The chief gazed at the bold youth with astonishment. “Does she remain willingly with them, or do they keep her as a prisoner?” he asked.
“It is of her own free will that she remains,” answered Oliver.
The chief sighed; “It is true that her parents were palefaces,” he said, “but the heart of Oncagua yearns towards her, and he has ever regarded her as his child.”
“But our grandfather has no other descendants than us two, and his heart will be made glad when he hears that the daughter of his only child is alive,” replied Oliver; “it may be that Oncagua remembers the chief of the palefaces when they first settled at Roanoke, Massey White.”
“He was my friend, my brother,” answered the old chief; “it was for his sake, in return for the kindness he did me, that I saved his grandchild, and would have saved her mother had I possessed the means of carrying her off. Though I shall grieve to lose the maiden, yet willingly will I send her to him to cheer his declining years. Bring her to me; she need not fear that I will detain her; but I will gaze at her once again before you take her away with you to your distant home. For her sake you and your companions may rest assured that Oncagua will remain, as he has ever been, a friend to the palefaces.”
Highly satisfied with the result of his embassy, Oliver hastened back to the camp.
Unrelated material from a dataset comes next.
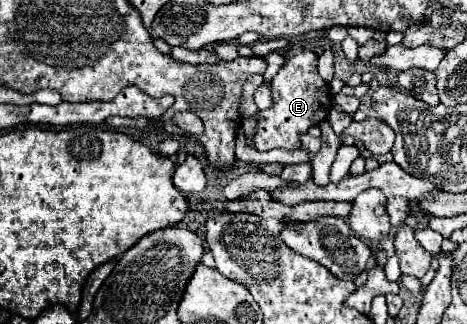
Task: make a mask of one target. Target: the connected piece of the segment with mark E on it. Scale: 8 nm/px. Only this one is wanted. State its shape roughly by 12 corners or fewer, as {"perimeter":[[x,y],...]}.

After due consultation Vaughan and Roger agreed to allow Virginia, if she was so minded, to accompany Oliver to the chief; should they not do so, it might show want of confidence, and Oliver declared that he would die fighting for her sooner than allow her to be carried off. She at first hesitated, but when Oliver told her what the chief had said, she consented to accompany him. Holding each other fast by the hand they set out, no one even addressing them till they reached the chief’s wigwam. Oncagua stood at the entrance waiting for them; he gazed with a fond look at the young girl for some minutes without speaking.
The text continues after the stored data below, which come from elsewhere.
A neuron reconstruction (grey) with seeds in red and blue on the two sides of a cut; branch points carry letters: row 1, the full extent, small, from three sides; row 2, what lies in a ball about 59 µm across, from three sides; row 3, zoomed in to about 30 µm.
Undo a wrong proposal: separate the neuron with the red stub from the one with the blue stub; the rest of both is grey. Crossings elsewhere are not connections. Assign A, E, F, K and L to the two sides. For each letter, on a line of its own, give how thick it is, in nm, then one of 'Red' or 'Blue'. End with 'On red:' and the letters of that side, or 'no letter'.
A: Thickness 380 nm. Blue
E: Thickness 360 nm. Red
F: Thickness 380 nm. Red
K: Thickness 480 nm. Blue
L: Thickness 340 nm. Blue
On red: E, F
“Do you leave me willingly?” he asked at length, in a tone of grief. She burst into tears. “Had I not found my white brother, I would have remained with you, and tended you in sickness and old age,” she said, “but now I desire to go where he goes, and to dwell with those of my own colour.”
“Go, my child, go, the Great Spirit will have it so—and when you are far away, Oncagua will dream that you are happy with those of your own kindred and race.” As he spoke, he entered his wigwam; quickly returning with a small package carefully done up in opossum skin. “Take this with you,” he said, “it contains the clothes you wore and the chain you bore round your neck as an infant; it will prove to your grandfather that you are indeed his daughter’s child.” Taking the maiden in his arms, he pressed her to his heart, and then placing her hand in that of Oliver, told him to hasten back to his friends, as if he doubted his own resolution to give her up. The rest of the people, who had collected from all sides, gazed on the paleface maiden and her brother, with glances of admiration and awe, regarding them as beings of a superior nature to themselves.
Vaughan and Roger were on the watch to welcome them back; they both felt that they could not sufficiently thank the young maiden for the service she had done them, and they wished to express to Oliver their sense of his courage and boldness.
“I have done nothing that I should be thanked,” said Virginia, for by her rightful name they now called her; “I heard that you were in search of a white man, and knowing where one was to be found, I took my brother to him.”